Castledine v HMRC – Entrepreneurs’ Relief and “Ordinary Share Capital”
The First Tier Tribunal has ruled that deferred shares can be considered ordinary share capital.
The case has important ramifications for anyone seeking to claim Entrepreneurs’ Relief (ER) to reduce their Capital Gains Tax liability.
The taxpayer was brought in to rescue a company in 2008. The company’s finances were restructured to grant the taxpayer 5% of the total ‘A’ and ‘B’ ordinary shares.
The share capital of the company comprised not only A and B shares but also a small number of deferred shares. These were created to facilitate the exit of the existing shareholder management team. The intention was to strip these shares of all economic value; they had no voting or income rights and were only entitled to redemption after distributions of £20 trillion.
On the subsequent sale of his loan notes in the company, the taxpayer made a claim for ER. However HMRC denied the claim on the grounds his shareholding whilst being 5% of the A and B shares was only 4.99% of the total ordinary share capital, including the deferred shares.

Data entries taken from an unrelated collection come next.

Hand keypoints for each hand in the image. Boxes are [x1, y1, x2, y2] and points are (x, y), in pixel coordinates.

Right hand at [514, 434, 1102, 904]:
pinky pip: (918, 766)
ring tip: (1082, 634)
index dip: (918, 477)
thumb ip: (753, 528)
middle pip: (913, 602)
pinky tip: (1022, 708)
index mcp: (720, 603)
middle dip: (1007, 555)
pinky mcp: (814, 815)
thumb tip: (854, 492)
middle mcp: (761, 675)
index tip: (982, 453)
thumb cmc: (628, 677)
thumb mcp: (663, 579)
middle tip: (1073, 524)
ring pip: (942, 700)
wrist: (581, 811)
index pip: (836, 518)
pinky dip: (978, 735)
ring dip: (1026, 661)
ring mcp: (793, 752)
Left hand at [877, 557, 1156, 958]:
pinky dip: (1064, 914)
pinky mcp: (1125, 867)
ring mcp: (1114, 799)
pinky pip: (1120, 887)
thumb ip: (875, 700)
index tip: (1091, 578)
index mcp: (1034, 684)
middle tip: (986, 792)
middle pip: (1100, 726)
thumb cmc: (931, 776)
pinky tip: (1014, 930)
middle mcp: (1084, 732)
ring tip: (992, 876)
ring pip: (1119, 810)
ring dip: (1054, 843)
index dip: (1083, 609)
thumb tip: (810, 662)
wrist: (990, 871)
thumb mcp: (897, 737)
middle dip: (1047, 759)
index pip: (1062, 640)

A key requirement for ER on the disposal of shares is that the taxpayer must have held ≥ 5% of the ordinary share capital and voting rights for one year prior to disposal.

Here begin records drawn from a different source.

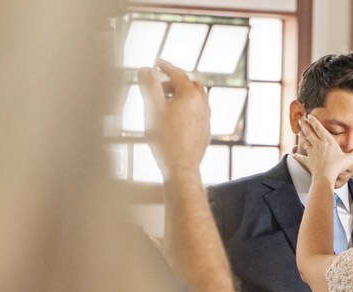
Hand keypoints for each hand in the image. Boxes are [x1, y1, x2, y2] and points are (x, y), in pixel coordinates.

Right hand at [139, 59, 209, 179]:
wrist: (181, 167)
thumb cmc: (166, 139)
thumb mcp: (152, 108)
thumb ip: (149, 86)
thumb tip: (146, 69)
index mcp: (190, 95)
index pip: (178, 73)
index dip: (166, 67)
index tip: (157, 63)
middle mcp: (203, 105)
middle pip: (190, 85)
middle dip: (175, 82)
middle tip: (160, 87)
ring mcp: (206, 119)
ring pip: (196, 100)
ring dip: (182, 96)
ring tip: (166, 104)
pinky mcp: (205, 131)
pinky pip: (197, 114)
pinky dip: (187, 109)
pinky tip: (175, 119)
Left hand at [292, 115, 352, 184]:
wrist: (326, 176)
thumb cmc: (337, 166)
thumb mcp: (350, 159)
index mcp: (327, 141)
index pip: (319, 128)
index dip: (314, 121)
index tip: (309, 116)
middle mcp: (318, 145)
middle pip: (309, 133)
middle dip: (304, 125)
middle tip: (300, 120)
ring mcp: (312, 153)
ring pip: (304, 142)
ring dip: (301, 137)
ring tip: (299, 133)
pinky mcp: (308, 161)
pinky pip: (301, 158)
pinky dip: (297, 156)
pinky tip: (294, 154)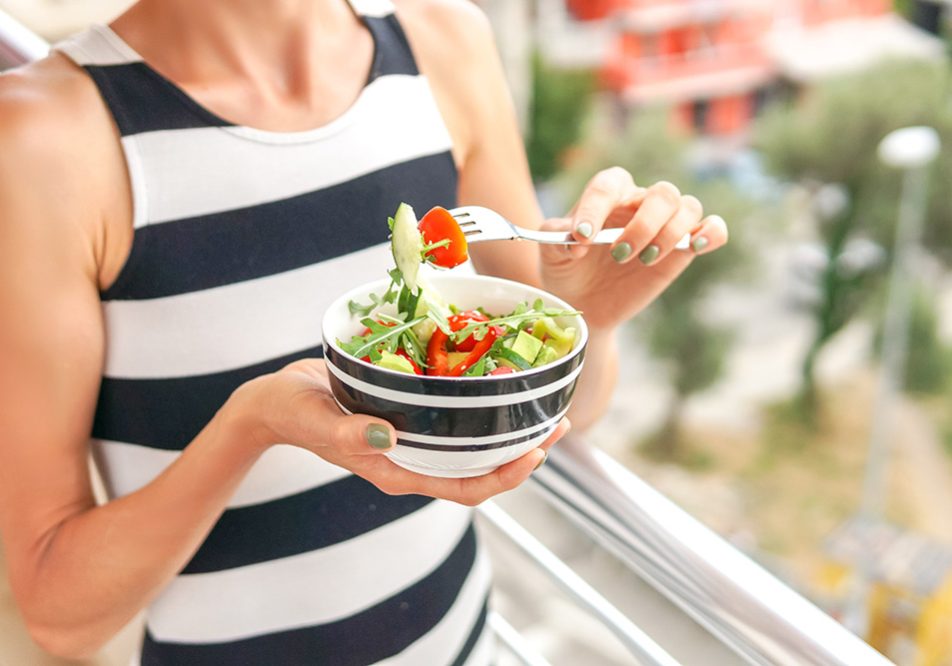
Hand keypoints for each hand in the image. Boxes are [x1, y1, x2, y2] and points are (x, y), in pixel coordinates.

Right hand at [229, 359, 567, 505]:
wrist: (274, 401)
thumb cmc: (291, 412)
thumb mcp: (317, 419)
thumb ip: (349, 432)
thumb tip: (387, 436)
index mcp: (397, 471)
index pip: (465, 488)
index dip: (505, 477)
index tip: (537, 453)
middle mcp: (412, 459)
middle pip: (480, 468)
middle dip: (522, 451)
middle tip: (558, 422)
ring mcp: (412, 438)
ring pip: (471, 443)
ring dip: (507, 427)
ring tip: (540, 401)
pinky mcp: (408, 414)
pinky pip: (453, 416)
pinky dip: (479, 402)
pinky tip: (494, 375)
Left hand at [540, 167, 727, 329]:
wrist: (584, 302)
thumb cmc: (568, 268)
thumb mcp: (551, 254)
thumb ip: (556, 237)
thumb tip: (577, 240)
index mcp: (608, 195)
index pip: (609, 185)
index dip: (595, 208)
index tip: (581, 238)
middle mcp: (640, 203)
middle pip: (661, 192)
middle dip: (642, 225)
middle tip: (617, 255)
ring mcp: (665, 225)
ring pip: (687, 206)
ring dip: (670, 233)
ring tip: (646, 259)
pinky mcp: (684, 250)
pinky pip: (713, 227)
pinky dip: (712, 232)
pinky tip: (696, 246)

For these purposes preference shares are excluded from the calculation of ordinary share capital.
The taxpayer contended that the deferred shares did not share the characteristics of ordinary shares and Parliament would not intend for them to be included when considering ER. Instead, the deferred shares should be excluded, as preference shares are.
HMRC contented that the definition of ordinary share capital had existed since 1938 and should be given its plain meaning.
The Tribunal found that Parliament intended a broad definition of ordinary share capital. To apply a more literal definition risked creating an unnecessary layer of meaning.
In this case, the creation of the deferred shares was for commercial reasons. Moreover, the company’s substantial deficit in distributable reserves meant the commercial and economic reality of the ‘A’ and ‘B’ ordinary shares were similar to the deferred shares.
The Tribunal held that the deferred shares should be included when considering the total ordinary share capital of the company. Consequently the taxpayer was denied ER as his holding did not meet the minimum 5% threshold.